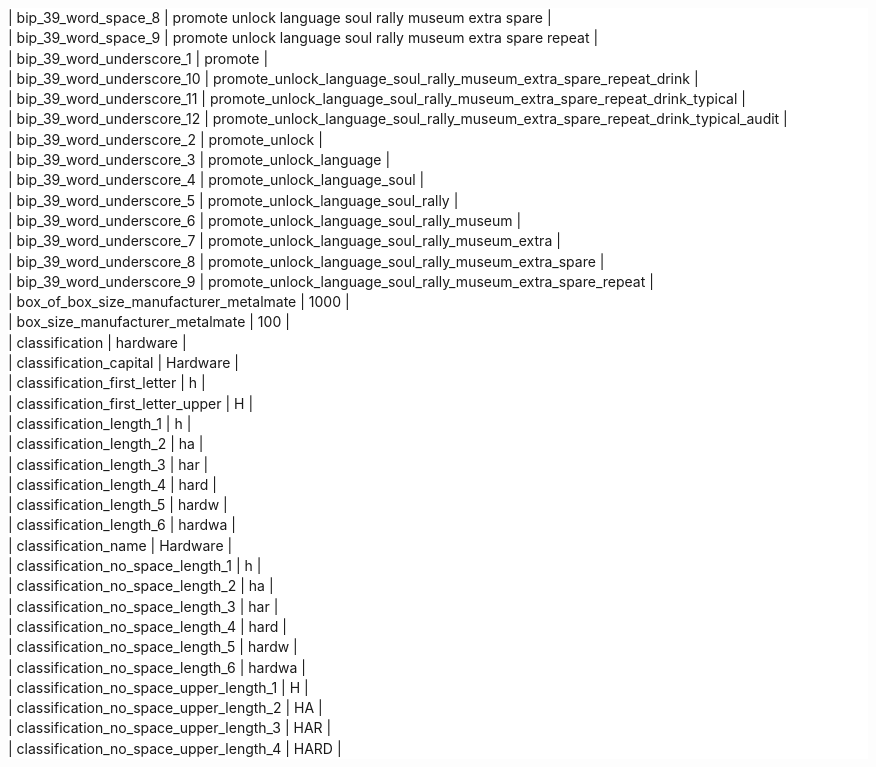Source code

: | bip_39_word_space_8 | promote unlock language soul rally museum extra spare |  
| bip_39_word_space_9 | promote unlock language soul rally museum extra spare repeat |  
| bip_39_word_underscore_1 | promote |  
| bip_39_word_underscore_10 | promote_unlock_language_soul_rally_museum_extra_spare_repeat_drink |  
| bip_39_word_underscore_11 | promote_unlock_language_soul_rally_museum_extra_spare_repeat_drink_typical |  
| bip_39_word_underscore_12 | promote_unlock_language_soul_rally_museum_extra_spare_repeat_drink_typical_audit |  
| bip_39_word_underscore_2 | promote_unlock |  
| bip_39_word_underscore_3 | promote_unlock_language |  
| bip_39_word_underscore_4 | promote_unlock_language_soul |  
| bip_39_word_underscore_5 | promote_unlock_language_soul_rally |  
| bip_39_word_underscore_6 | promote_unlock_language_soul_rally_museum |  
| bip_39_word_underscore_7 | promote_unlock_language_soul_rally_museum_extra |  
| bip_39_word_underscore_8 | promote_unlock_language_soul_rally_museum_extra_spare |  
| bip_39_word_underscore_9 | promote_unlock_language_soul_rally_museum_extra_spare_repeat |  
| box_of_box_size_manufacturer_metalmate | 1000 |  
| box_size_manufacturer_metalmate | 100 |  
| classification | hardware |  
| classification_capital | Hardware |  
| classification_first_letter | h |  
| classification_first_letter_upper | H |  
| classification_length_1 | h |  
| classification_length_2 | ha |  
| classification_length_3 | har |  
| classification_length_4 | hard |  
| classification_length_5 | hardw |  
| classification_length_6 | hardwa |  
| classification_name | Hardware |  
| classification_no_space_length_1 | h |  
| classification_no_space_length_2 | ha |  
| classification_no_space_length_3 | har |  
| classification_no_space_length_4 | hard |  
| classification_no_space_length_5 | hardw |  
| classification_no_space_length_6 | hardwa |  
| classification_no_space_upper_length_1 | H |  
| classification_no_space_upper_length_2 | HA |  
| classification_no_space_upper_length_3 | HAR |  
| classification_no_space_upper_length_4 | HARD |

What you are asked to do:
From the line containing "classification_first_letter_upper | H |" to the last line above, repeat every line exactly and nothing else.

Written answer:
| classification_first_letter_upper | H |  
| classification_length_1 | h |  
| classification_length_2 | ha |  
| classification_length_3 | har |  
| classification_length_4 | hard |  
| classification_length_5 | hardw |  
| classification_length_6 | hardwa |  
| classification_name | Hardware |  
| classification_no_space_length_1 | h |  
| classification_no_space_length_2 | ha |  
| classification_no_space_length_3 | har |  
| classification_no_space_length_4 | hard |  
| classification_no_space_length_5 | hardw |  
| classification_no_space_length_6 | hardwa |  
| classification_no_space_upper_length_1 | H |  
| classification_no_space_upper_length_2 | HA |  
| classification_no_space_upper_length_3 | HAR |  
| classification_no_space_upper_length_4 | HARD |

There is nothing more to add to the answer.